The methods used in this paper could easily be applied in other regions with similar infrastructures (i.e. an existing cancer registry, and a national body that carries out population censuses on a nationwide scale). Therefore, we believe that our study can be generalized by respecting these minimum conditions. Nonetheless, while these results are representative of the entire population of Martinique, local specificities (in terms of genetic or environmental factors, for example) may preclude extrapolation at the international level.

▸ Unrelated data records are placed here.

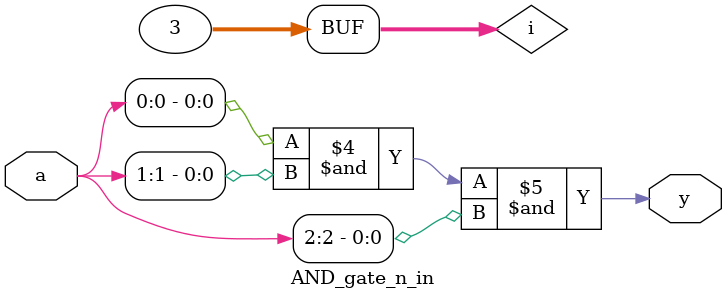
<source format=v>
module AND_gate_n_in #(parameter size = 3) (input [size-1:0] a, output reg y);
    integer i;
    always @(*) begin
        y = 1;
        for (i = 0; i < size; i = i + 1) begin
            y = y & a[i];
        end
    end
endmodule
</source>
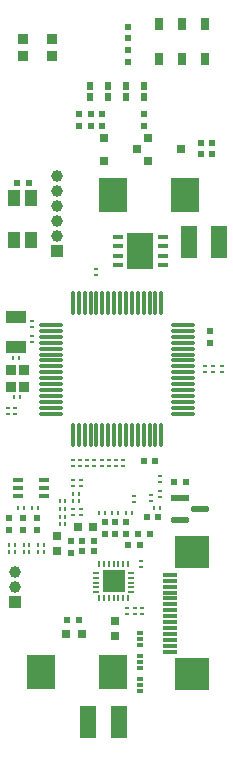
<source format=gbr>
%FSTAX26Y26*%
%MOMM*%
%SFA1B1*%

%IPPOS*%
%AMD17*
4,1,8,-0.236220,0.050800,-0.236220,-0.050800,-0.185420,-0.099060,0.185420,-0.099060,0.236220,-0.050800,0.236220,0.050800,0.185420,0.099060,-0.185420,0.099060,-0.236220,0.050800,0.0*
1,1,0.100000,-0.185420,0.050800*
1,1,0.100000,-0.185420,-0.050800*
1,1,0.100000,0.185420,-0.050800*
1,1,0.100000,0.185420,0.050800*
%
%AMD18*
4,1,8,-0.050800,-0.236220,0.050800,-0.236220,0.099060,-0.185420,0.099060,0.185420,0.050800,0.236220,-0.050800,0.236220,-0.099060,0.185420,-0.099060,-0.185420,-0.050800,-0.236220,0.0*
1,1,0.100000,-0.050800,-0.185420*
1,1,0.100000,0.050800,-0.185420*
1,1,0.100000,0.050800,0.185420*
1,1,0.100000,-0.050800,0.185420*
%
%AMD35*
4,1,8,0.500380,0.287020,-0.500380,0.287020,-0.787400,0.000000,-0.787400,0.000000,-0.500380,-0.287020,0.500380,-0.287020,0.787400,0.000000,0.787400,0.000000,0.500380,0.287020,0.0*
1,1,0.572120,0.500380,0.000000*
1,1,0.572120,-0.500380,0.000000*
1,1,0.572120,-0.500380,0.000000*
1,1,0.572120,0.500380,0.000000*
%
%ADD10R,0.949998X0.349999*%
%ADD11R,2.299995X3.099994*%
%ADD12R,1.049998X1.399997*%
%ADD13R,0.874998X0.899998*%
%ADD14R,0.599999X0.374999*%
%ADD15R,0.599999X0.376999*%
%ADD16R,0.799998X0.769998*%
G04~CAMADD=17~8~0.0~0.0~78.7~185.0~19.7~0.0~15~0.0~0.0~0.0~0.0~0~0.0~0.0~0.0~0.0~0~0.0~0.0~0.0~90.0~186.0~79.0*
%ADD17D17*%
G04~CAMADD=18~8~0.0~0.0~78.7~185.0~19.7~0.0~15~0.0~0.0~0.0~0.0~0~0.0~0.0~0.0~0.0~0~0.0~0.0~0.0~180.0~80.0~186.0*
%ADD18D18*%
%ADD19R,1.899996X1.899996*%
%ADD20R,0.799998X0.649999*%
%ADD21R,0.649999X0.799998*%
%ADD22R,0.499999X0.499999*%
%ADD23R,0.499999X0.499999*%
%ADD24R,0.299999X0.250000*%
%ADD25R,0.250000X0.299999*%
%ADD26R,2.399995X2.899994*%
%ADD27R,1.399997X2.799994*%
%ADD28O,2.099996X0.299999*%
%ADD29O,0.299999X2.099996*%
%ADD30R,0.899998X0.399999*%
%ADD31R,2.999994X2.699995*%
%ADD32R,1.199998X0.299999*%
%ADD33R,1.799996X0.999998*%
%ADD34R,0.849998X0.949998*%
G04~CAMADD=35~8~0.0~0.0~619.6~225.2~112.6~0.0~15~0.0~0.0~0.0~0.0~0~0.0~0.0~0.0~0.0~0~0.0~0.0~0.0~0.0~619.6~225.2*
%ADD35D35*%
%ADD36R,1.573897X0.572129*%
%ADD37R,0.719999X1.079998*%
%ADD38R,0.499999X0.699999*%
%ADD47C,0.999998*%
%ADD48R,0.999998X0.999998*%
%LNpcb_pads_top-1*%
%LPD*%
G54D10*
X136652Y42405579D03*
Y43205577D03*
Y44005576D03*
Y448056D03*
X09865182D03*
Y44005576D03*
Y43205577D03*
Y42405579D03*
G54D11*
X11765178Y43605577D03*
G54D12*
X02553792Y44504178D03*
Y48104196D03*
X01103782D03*
Y44504178D03*
G54D13*
X04285488Y60132976D03*
Y61532998D03*
X01810486D03*
Y60132976D03*
G54D14*
X11726595Y06858D03*
Y07366D03*
X1172657Y087884D03*
Y092964D03*
X11726595Y107188D03*
Y112268D03*
G54D15*
X11726595Y0635D03*
X1172657Y082804D03*
X11726595Y102108D03*
G54D16*
X12447574Y51236981D03*
Y53156993D03*
X11453799Y52197D03*
X08713774Y53156993D03*
Y51236981D03*
X15187599Y52197D03*
G54D17*
X08034578Y14724608D03*
Y15124607D03*
Y15524581D03*
Y1592458D03*
Y1632458D03*
X10964595D03*
Y1592458D03*
Y15524581D03*
Y15124607D03*
Y14724608D03*
G54D18*
X08299577Y14189583D03*
X08699576D03*
X09099575D03*
X094996D03*
X09899599D03*
X10299598D03*
X10699597D03*
Y171196D03*
X10299598D03*
X09899599D03*
X094996D03*
X09099575D03*
X08699576D03*
X08299577D03*
G54D19*
X094996Y15654578D03*
G54D20*
X096012Y10983188D03*
Y12283186D03*
X04724374Y18165394D03*
Y19465391D03*
G54D21*
X05496788Y112014D03*
X06796786D03*
X07751597Y20226578D03*
X064516D03*
G54D22*
X05545175Y123698D03*
X06545199D03*
X10752175Y18742177D03*
X11752199D03*
X12615799Y196596D03*
X13301599Y211074D03*
X15638399Y24003D03*
X13047599Y258064D03*
X14638375Y24003D03*
X12047575Y258064D03*
X07840599Y19083578D03*
Y18194578D03*
X11615775Y196596D03*
X12301575Y211074D03*
X06840601Y19083578D03*
X06840575Y18194578D03*
X02328799Y493776D03*
X01328775D03*
X16873575Y518414D03*
X17873599D03*
Y527304D03*
X16873575D03*
G54D23*
X05867374Y18059196D03*
X08763Y19621779D03*
X09651974Y19613778D03*
Y20613776D03*
X08763Y20621777D03*
X10541Y20613776D03*
Y19613778D03*
X05867374Y19059169D03*
X03048Y19997801D03*
Y20997799D03*
X01854174Y20997773D03*
Y19997775D03*
X006604D03*
Y20997799D03*
X176784Y35847375D03*
Y36847399D03*
X12065Y54160775D03*
Y55160799D03*
X10726978Y59641181D03*
Y60641179D03*
Y61596981D03*
Y62596979D03*
X06604Y55160799D03*
Y54160775D03*
X075692D03*
X085344D03*
Y55160799D03*
X075692D03*
G54D24*
X106172Y12830987D03*
Y13330986D03*
X112776D03*
Y12830987D03*
X119126D03*
Y13330986D03*
X11835155Y16824401D03*
Y173244D03*
X127Y22457587D03*
Y22957586D03*
X134366Y22762387D03*
Y23262386D03*
Y24032387D03*
Y24532386D03*
X103124Y254254D03*
Y25925399D03*
X112014Y22855986D03*
Y22355987D03*
X097028Y25429387D03*
Y25929386D03*
X090932Y25925399D03*
Y254254D03*
X084836D03*
Y25925399D03*
X07874D03*
Y254254D03*
X072644D03*
Y25925399D03*
X066548D03*
Y254254D03*
X060452D03*
Y25925399D03*
X060706Y24176786D03*
X067056D03*
Y23676787D03*
X060706D03*
Y21738386D03*
X067056D03*
Y21238387D03*
X060706D03*
X011938Y297942D03*
Y30294199D03*
X005588D03*
Y297942D03*
X025654Y35894187D03*
Y36394186D03*
Y37138787D03*
Y37638786D03*
X080518Y41583787D03*
Y42083786D03*
X17272Y33824799D03*
Y33324799D03*
X179578D03*
Y33824799D03*
X186436D03*
Y33324799D03*
G54D25*
X03077387Y181102D03*
X03577386D03*
Y187452D03*
X03077387D03*
X05431586Y20447D03*
Y21082D03*
X08258987Y21394978D03*
X08758986D03*
X09401987D03*
X09901986D03*
X10544987Y213868D03*
X11044986D03*
X12932587Y21844D03*
X13432586D03*
X06574586Y224028D03*
X06074587D03*
Y230378D03*
X06574586D03*
X05431586Y224028D03*
Y21717D03*
X04931587D03*
Y224028D03*
X03065399Y218186D03*
X025654D03*
X04931587Y21082D03*
Y20447D03*
X01926386Y218186D03*
X01426387D03*
X01189786Y187452D03*
X00689787D03*
Y181102D03*
X01189786D03*
X01883587D03*
X02383586D03*
Y187452D03*
X01883587D03*
X01602359Y31201715D03*
X0110236D03*
X01019987Y345186D03*
X01519986D03*
G54D26*
X03325393Y079502D03*
X09425381D03*
X15521381Y483108D03*
X09421393D03*
G54D27*
X07335977Y03683D03*
X09935997D03*
X18470397Y443484D03*
X15870377D03*
G54D28*
X1540482Y29827296D03*
Y30327295D03*
Y30827294D03*
Y31327293D03*
Y31827292D03*
Y32327291D03*
Y3282729D03*
Y33327314D03*
Y33827288D03*
Y34327287D03*
Y34827286D03*
Y35327285D03*
Y35827309D03*
Y36327308D03*
Y36827307D03*
Y37327281D03*
X04204817Y37327306D03*
Y36827307D03*
Y36327308D03*
Y35827309D03*
Y35327285D03*
Y34827286D03*
Y34327287D03*
Y33827288D03*
Y33327289D03*
Y3282729D03*
Y32327291D03*
Y31827292D03*
Y31327293D03*
Y30827294D03*
Y30327295D03*
Y29827296D03*
G54D29*
X13054838Y27977287D03*
X13554837D03*
X12554839D03*
X1205484D03*
X11554841D03*
X11054816D03*
X10554817D03*
X10054818D03*
X09554845Y27977312D03*
X0905482Y27977287D03*
X08554821D03*
X08054822D03*
X07554823D03*
X07054824D03*
X06554825D03*
X06054826D03*
X13054838Y3917729D03*
X13554837D03*
X12554839D03*
X1205484D03*
X11554815D03*
X11054816D03*
X10554817D03*
X10054818D03*
X09554819D03*
X0905482D03*
X08554821D03*
X08054822D03*
X07554823D03*
X07054824D03*
X06554825D03*
X06054826D03*
G54D30*
X03614597Y22895788D03*
Y235458D03*
Y24195786D03*
X01414576D03*
Y235458D03*
Y22895788D03*
G54D31*
X16165576Y077486D03*
Y18108599D03*
G54D32*
X14305584Y09678593D03*
Y10178592D03*
Y10678591D03*
Y1117859D03*
Y11678589D03*
Y12178588D03*
Y12678587D03*
Y13178586D03*
Y13678585D03*
Y14178584D03*
Y14678583D03*
Y15178608D03*
Y15678581D03*
Y16178606D03*
G54D33*
X0127Y35478389D03*
Y37978384D03*
G54D34*
X00785545Y32077431D03*
X0193553D03*
Y33527441D03*
X00785545D03*
G54D35*
X15091232Y20792389D03*
X16861942Y217424D03*
G54D36*
X15091232Y22692385D03*
G54D37*
X15273578Y59854998D03*
X17233595D03*
Y62814987D03*
X15273578D03*
X13313587D03*
Y59854998D03*
G54D38*
X10541Y56649188D03*
X12065025Y56641974D03*
Y57541972D03*
X10541Y57549186D03*
X090424D03*
X07543825Y57567372D03*
Y56667349D03*
X090424Y56649188D03*
G54D47*
X011938Y151384D03*
Y164084D03*
X04699Y449072D03*
Y461772D03*
Y474472D03*
Y48717174D03*
Y49987174D03*
G54D48*
X011938Y138684D03*
X04699Y436372D03*
M02*
</source>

Conversely, this study suffers from two main limitations. Firstly, we lacked sufficient data to evaluate potential social inequalities in healthcare and health status. Indeed, income levels and other socio-economic indicators were not collected in the Martinique Cancer Registry, and the high rate of missing data for the only available socio-economic indicator (namely, professional activity) may have affected the validity of these results. Improved data collection for variables relating to socio-economic status could help to better identify high-risk groups in our region. Secondly, unfortunately, data relating to sexual activity (including mean age at first sexual intercourse, use of contraception, number of sexual partners and co-infection with sexual pathogens) were not collected. These risk factors may contribute to explaining the high incidence rate observed in the Caribbean zone and should be taken into account in future research.

Conclusion

Our results are representative of the population of Martinique and will help develop cervical cancer prevention strategies in Martinique. Data from population-based cancer registries represent a gold standard and are widely used in the evaluation and monitoring of screening programs. The strategic Cancer Plan in the French West-Indies will focus on infectious cancers to explore in greater depth the risk factors for cervical cancer, and the role of the HPV genotype in cohort studies. Regarding the epidemiological data, further studies will be conducted to describe the profile of cervical cancer in young women in Martinique and in the French West-Indies. Geographical and socio-economic inequalities need to be explored to better characterize the prognostic factors for cervical cancer. Clearly, cervical cancer needs to be diagnosed at an early stage in order to improve survival. Our results could allow cervical cancer screening programs to clearly identify geographical areas that would benefit from targeted interventions with a view to reducing incidence and mortality of cervical cancer in the French West-Indies and the Caribbean. These data could help to perform assessment of screening programs in the Caribbean.

Acknowledgments

The authors gratefully acknowledge the assistance of the Martinique Cancer Registry team, the Pathologists and the University Hospital of Martinique. We thank Fiona Ecarnot, MSc (EA3920, University Hospital Besancon, France), for editorial assistance.

Biography

KM, CJ and JM made substantial contributions to conception and design, acquisition of data, analysis and interpretation of data. KM, SUG, JVB and EJ participated to draft the article or revise it critically for important intellectual content. All authors gave final approval of the version published.

Responsible editor

Jennifer Stewart Williams, Umeå University, Sweden

Funding Statement

None.

Disclosure statement

No potential conflict of interest was reported by the authors.

Ethics and consent

According to French legislation, cancer data were previously rendered anonymous with codes. The Martinique Cancer Registry database was approved by the French National Authority for the protection of privacy and personal data (Commission Nationale Informatique et Libertés, CNIL N° 987 001). Additional approval from ethical committees was not required since our study did not involve direct patient contact.

Paper context

Cancer is a leading cause of premature death, especially in women. The Caribbean ranks seventh among world regions most affected by cervical cancer. By describing the epidemiology of cervical cancer, we explore disparities in incidence and mortality based on data from a population-based cancer registry in Martinique. Our results could allow cervical cancer screening programs to identify specific factors amenable to targeted intervention, and define an action framework to reduce the burden of cervical cancer in Martinique.